Il vecchio mise i suoi soliti tre cucchiaini di zucchero nella tazzina e mentre girava il caffè facendo tintinnare il cucchiaino contro le pareti della tazzina, guardò di nuovo fuori dalla porta; guardò le sue montagne ed il suo acero che cresceva davanti alla casa e poi gurdò me. 
 " Per essere felici..." disse piano, come se mi bisbigliasse il suo segreto più prezioso, " bisogna pensare che la morte è molto meglio dell'umiliazione, del dolore, dell'invisibilità e del fastidio che un essere debilitato e stanco, fa ovviamente nascere in chi invece ha ancora la forza fisica per vivere."
Mi fissava e mi sorrideva. Stavo in silenzio e lui continuò, guardandomi fissa negli occhi, sorridendo.

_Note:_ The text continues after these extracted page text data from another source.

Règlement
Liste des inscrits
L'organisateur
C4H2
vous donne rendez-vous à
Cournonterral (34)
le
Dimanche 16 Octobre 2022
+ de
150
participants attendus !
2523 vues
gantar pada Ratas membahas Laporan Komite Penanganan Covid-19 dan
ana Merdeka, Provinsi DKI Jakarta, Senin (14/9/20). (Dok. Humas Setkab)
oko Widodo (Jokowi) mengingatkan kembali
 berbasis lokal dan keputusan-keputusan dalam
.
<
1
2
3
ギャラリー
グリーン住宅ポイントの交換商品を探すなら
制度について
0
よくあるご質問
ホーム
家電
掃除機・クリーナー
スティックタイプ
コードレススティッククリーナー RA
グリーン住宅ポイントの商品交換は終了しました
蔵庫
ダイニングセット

"Per essere felici bisogna saper guardare le foglie di quell'acero lì fuori; bisogna saperle guardare quando a primavera sono solo dei germogli; bisogna saperlo guardare mentre i germogli si ingrossano e poi spuntano le prime punte tenere delle foglie; bisogna saperlo guardare mentre in estate produce i suoi frutti e mentre è nel pieno vigore e urla al mondo la sua forza e poi, poi bisogna saperlo guardare quando il colore delle foglie piano, piano cambia, quando cominciano a perdere un po' di verde e diventano un po' rosee e rosse e poi gialle e poi sbiadiscono e cadono. Bisogna saperlo guardare quando la linfa lo lascia lentamente al suo dormire, come sta accadendo adesso, vedi?"
Mi voltai a  guardare l'acero e guardavo l'aria autunnale che accompagnava le giornate sempre più brevi. Cercavo di osservare nel modo giusto, come lui mi stava insegnando. Cercavo di vedere nel modo giusto le grandi foglie che cadevano lente, cullate nella luce dall'aria leggera; le osservavo appoggiarsi a terra. Mi sentii però all'improvviso terribilmente triste.

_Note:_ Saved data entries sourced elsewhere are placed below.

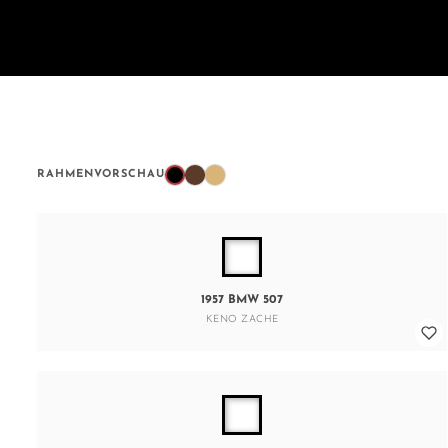
RAHMENVORSCHAU
1957 BMW 507
KENO ZACHE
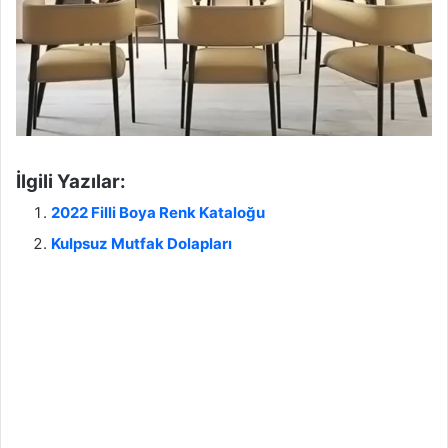
İlgili Yazılar:
2022 Filli Boya Renk Kataloğu
Kulpsuz Mutfak Dolapları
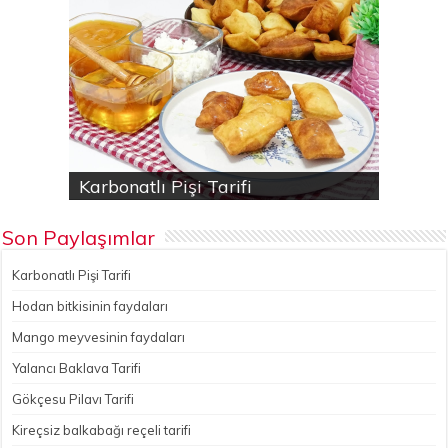
Karbonatlı Pişi Tarifi
Hodan bitkisinin faydaları
Yalancı Baklava Tarifi
Gökçesu Pilavı Tarifi
Nohutlu kereviz yemeği
Son Paylaşımlar
Karbonatlı Pişi Tarifi
Hodan bitkisinin faydaları
Mango meyvesinin faydaları
Yalancı Baklava Tarifi
Gökçesu Pilavı Tarifi
Kireçsiz balkabağı reçeli tarifi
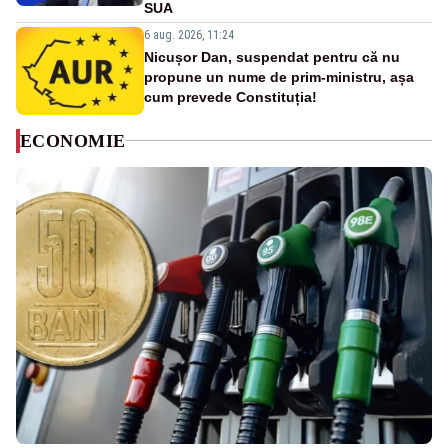
SUA
6 aug. 2026, 11:24
Nicușor Dan, suspendat pentru că nu
propune un nume de prim-ministru, așa
cum prevede Constituția!
ECONOMIE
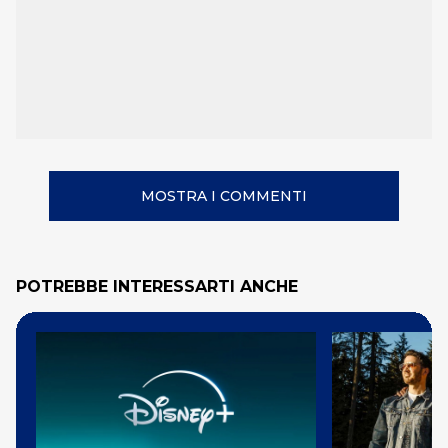
MOSTRA I COMMENTI
POTREBBE INTERESSARTI ANCHE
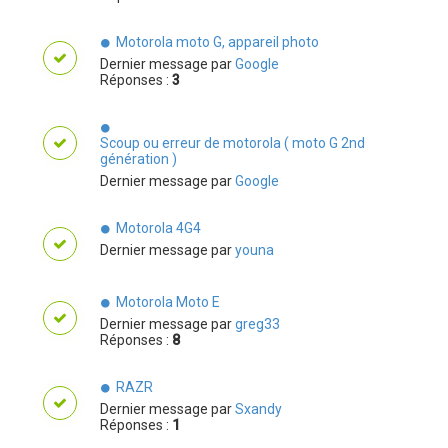
Motorola moto G, appareil photo
Dernier message par
Google
Réponses :
3
Scoup ou erreur de motorola ( moto G 2nd
génération )
Dernier message par
Google
Motorola 4G4
Dernier message par
youna
Motorola Moto E
Dernier message par
greg33
Réponses :
8
RAZR
Dernier message par
Sxandy
Réponses :
1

Lo fissai di nuovo e lui continuava a sorridermi. Capii, perchè lui era un ottimo maestro e seguii l'esempio del vecchio e gli sorrisi. Mi strizzò l'occhio e bevve il suo caffè. In quel momento non avrei voluto lasciarlo più, avrei voluto che mi dicesse tutto quello che sapeva, che aveva vissuto; avrei voluto che mi parlasse ancora, come aveva fatto tante volte, che mi raccontasse di com'era il suo mondo quando c'era la sua Maria, di com'era quando tornò dalla Guerra, di com'erano le nostre montagne quando i pascoli ricoprivano i versanti. 
Avrei voluto che mi parlasse dei suoi figli morti, dell'amore per la sua donna, per le sue montagne. Avrei voluto  essere lui, per sapere che cos'era il suo mondo, che cosa aveva sentito e vissuto, ma mi resi conto che questo mio rincorrere i suoi ricordi era un qualcosa di poco sensato. E lui invece mi stava insegnando il modo più sensato e semplice di vivere il mondo. Mi stava insegnando a non essere egoista, ad accettare l'inevitabile. Era davvero il suo segreto più prezioso, quello.  
Nel suo insegnamento c'era una giustizia universale di fondo; una giustizia che spazzava via ogni meschino egoismo dalle nostre piccole vite.
Quando morì non piansi molto. Era pieno inverno e non c'erano foglie sugli alberi.